ZIO in Production: Logging, Monitoring, and Deployment

Why Production Concerns Matter

You've built a ZIO application. It works perfectly on your machine. But production is different:

Debugging: When something breaks at 3 AM, you need logs
Performance: You need metrics to identify bottlenecks
Configuration: Different settings for dev, staging, and production
Reliability: Graceful shutdown prevents data loss
Observability: You can't fix what you can't see

This lesson transforms your ZIO application from "works on my machine" to production-ready.

Logging with ZIO

The Problem with Traditional Logging

// Traditional approach - manual, no structure
def processOrder(orderId: String): Unit = {
  println(s"Processing order $orderId")  // Lost in production
  // What thread?

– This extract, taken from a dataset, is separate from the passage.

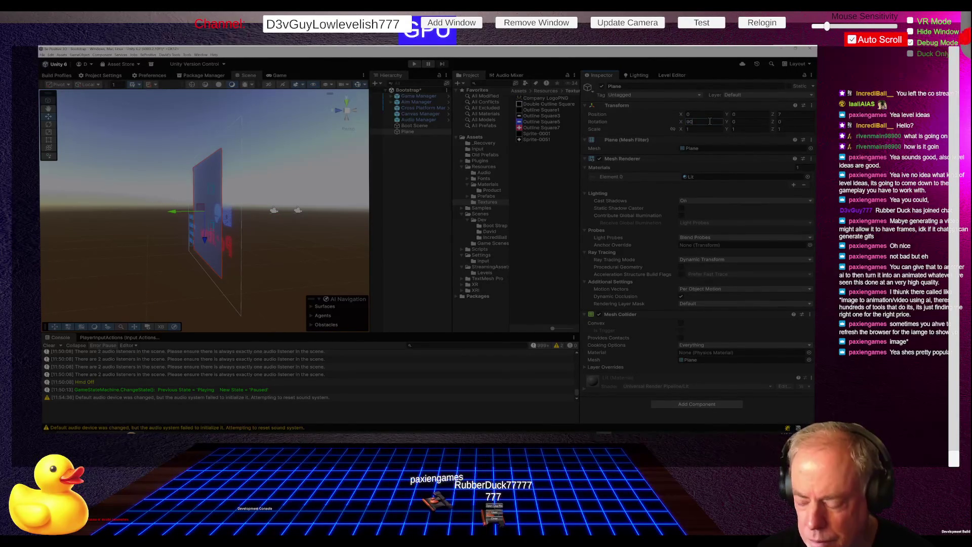
key("BackSpace")
key("BackSpace")
type("-90")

What timestamp? What level?
}

ZIO provides structured, type-safe logging built into the effect system.

Basic Logging

import zio._

object LoggingExample extends ZIOAppDefault {

  val program = for {
    _ <- ZIO.logInfo("Application started")
    _ <- ZIO.logDebug("Debug information")
    _ <- ZIO.logWarning("Something seems off")
    _ <- ZIO.logError("An error occurred")
  } yield ()

  def run = program
}

Output includes timestamp, level, and fiber information automatically.

Structured Logging

Add context to your logs:

def processOrder(orderId: String, userId: String): Task[Unit] = 
  ZIO.logSpan("process-order") {
    for {
      _ <- ZIO.logInfo(s"Processing order") @@ 
           ZIOAspect.annotated("orderId", orderId) @@
           ZIOAspect.annotated("userId", userId)

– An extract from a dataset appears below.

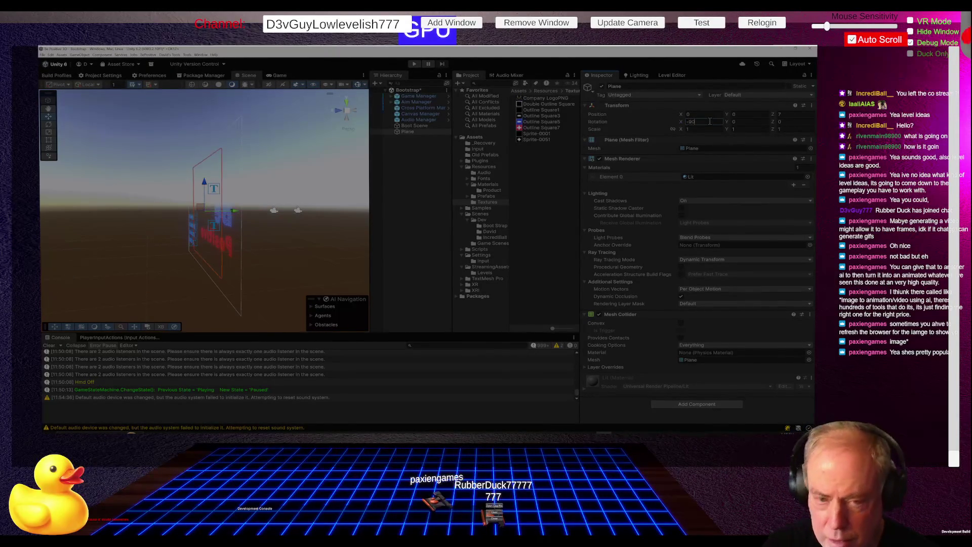
left_click_drag(291, 233, 55, 230)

      _ <- validateOrder(orderId)
      _ <- chargeCustomer(userId)
      _ <- shipOrder(orderId)

      _ <- ZIO.logInfo("Order completed successfully")
    } yield ()
  }

All logs within the span include the annotations. This makes debugging distributed systems much easier.

Log Levels and Filtering

import zio.LogLevel

object ConfiguredLogging extends ZIOAppDefault {

  // Set minimum log level
  override val bootstrap = Runtime.setConfigProvider(
    ConfigProvider.fromMap(
      Map("logger.level" -> "INFO")
    )
  )

  val program = for {
    _ <- ZIO.logDebug("This won't appear (below INFO)")
    _ <- ZIO.logInfo("This appears")
    _ <- ZIO.logError("This definitely appears")
  } yield ()

  def run = program
}

Custom Logger

import zio.logging._

// JSON logger for production
val jsonLogger = Runtime.removeDefaultLoggers >>>
  consoleJsonLogger(
    LogFormat.default,
    LogLevel.Info
  )

object ProductionApp extends ZIOAppDefault {
  override val bootstrap = jsonLogger

  val program = for {
    _ <- ZIO.logInfo("Server started")
    _ <- ZIO.logInfo("Ready to accept connections") @@
         ZIOAspect.annotated("port", "8080")
  } yield ()

  def run = program
}

Output:

{"timestamp":"2024-01-15T10:30:00Z","level":"INFO","message":"Server started"}
{"timestamp":"2024-01-15T10:30:01Z","level":"INFO","message":"Ready to accept connections","port":"8080"}

Integration with SLF4J

For existing infrastructure:

import zio.logging.slf4j._

val slf4jLogger = Slf4j.slf4j

object LegacyIntegration extends ZIOAppDefault {
  override val bootstrap = Runtime.removeDefaultLoggers >>> slf4jLogger

  def run = ZIO.logInfo("Logs to SLF4J backend")
}

Now your ZIO logs go through Logback, Log4j, or any SLF4J backend.

Metrics and Monitoring

Why Metrics?

Logs tell you what happened. Metrics tell you how well it's happening:

Request latency
Error rates
Resource usage
Business metrics (orders/second, revenue, etc.)

Built-in Metrics

import zio.metrics._

def handleRequest(request: Request): Task[Response] = 
  (for {
    _ <- ZIO.succeed(())
    response <- processRequest(request)
  } yield response)
    @@ Metric.counter("http_requests_total")
    @@ Metric.gauge("active_requests")(1.0)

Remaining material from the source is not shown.